[Date Prev][Date Next][Thread Prev][Thread Next][Date Index][Thread Index]
Re: [qemu-s390x] [Qemu-devel] [RFC PATCH v2 1/1] s390x/css: unrestrict c
From: |
Halil Pasic |
Subject: |
Re: [qemu-s390x] [Qemu-devel] [RFC PATCH v2 1/1] s390x/css: unrestrict cssids |
Date: |
Wed, 29 Nov 2017 17:30:15 +0100 |
User-agent: |
Mozilla/5.0 (X11; Linux x86_64; rv:52.0) Gecko/20100101 Thunderbird/52.4.0 |
On 11/29/2017 12:47 PM, Cornelia Huck wrote:
> On Wed, 29 Nov 2017 16:17:35 +0800
> Dong Jia Shi <address@hidden> wrote:
>
>> * Halil Pasic <address@hidden> [2017-11-28 14:07:58 +0100]:
>>
>> [...]
>>> The auto-generated bus ids are affected by both changes. We hope to not
>>> encounter any auto-generated bus ids in production as Libvirt is always
>>> explicit about the bus id. Since 8ed179c937 ("s390x/css: catch section
>>> mismatch on load", 2017-05-18) the worst that can happen because the same
>>> device ended up having a different bus id is a cleanly failed migration.
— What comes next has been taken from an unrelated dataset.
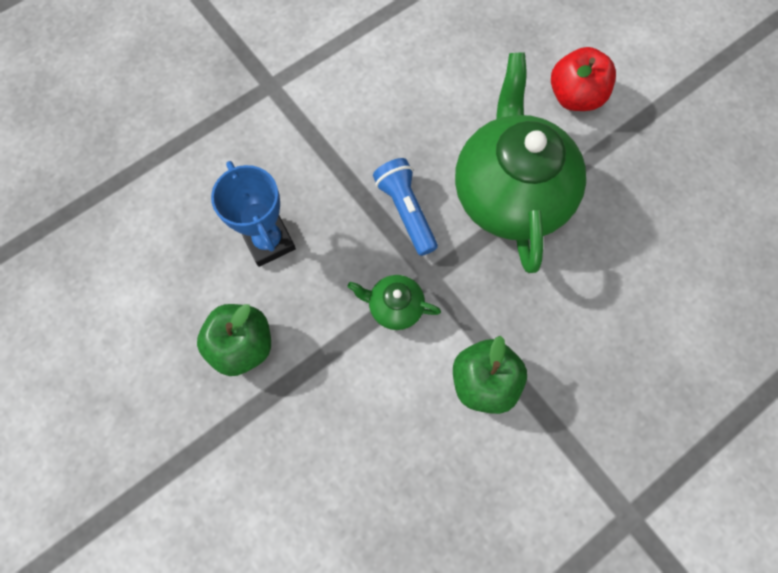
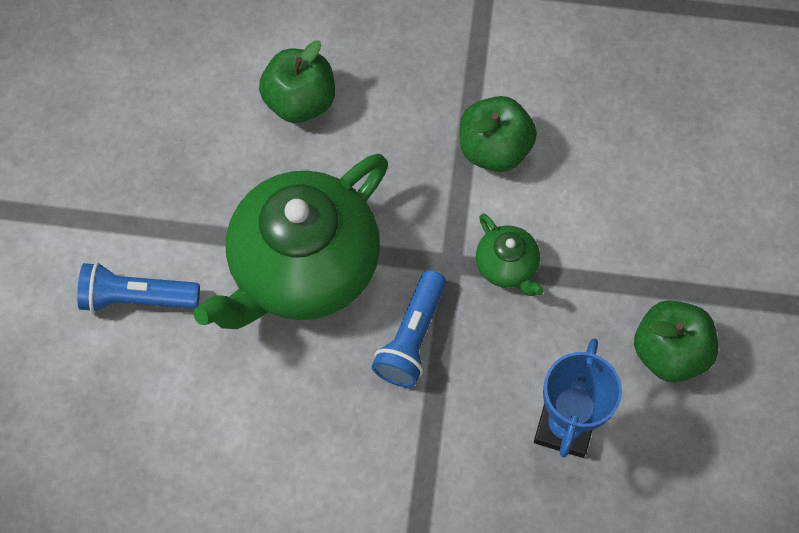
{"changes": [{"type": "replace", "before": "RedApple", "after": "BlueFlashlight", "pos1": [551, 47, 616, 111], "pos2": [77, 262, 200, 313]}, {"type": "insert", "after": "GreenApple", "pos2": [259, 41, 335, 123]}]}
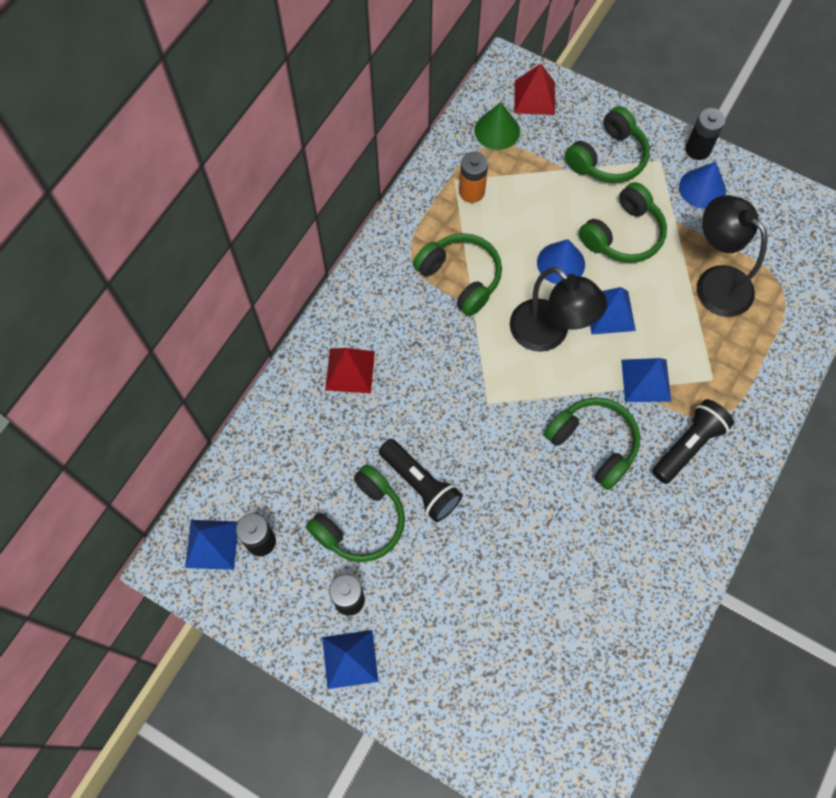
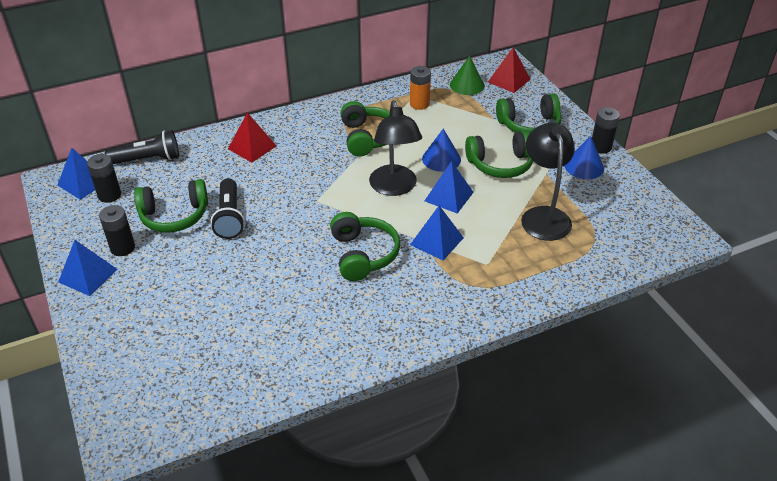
{"changes": [{"type": "move", "before": "BlackFlashlight", "pos1": [652, 399, 734, 484], "pos2": [105, 130, 179, 164]}]}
>>> I find it hard to reason about the impact of changed auto-generated bus
>>> ids on migration for command line users as I don't know which rules is
>>> such an user supposed to follow.
>> For this paragraph, Halil pointed to me a case that he is thinking of.
>> 1. VM configuration with 3 devices:
>> -device virtio (e.g. virtio-blk-ccw,id=disk0)
>> -device vfio-ccw (e.g. id=vfio0)
>> -device virtio (e.g. virtio-rng-ccw,id=rng0)
>> 2. Start the vm.
>> 3. device_del vfio0
>> 4. migrate "exec:gzip -c > /tmp/tmp_vmstate.gz"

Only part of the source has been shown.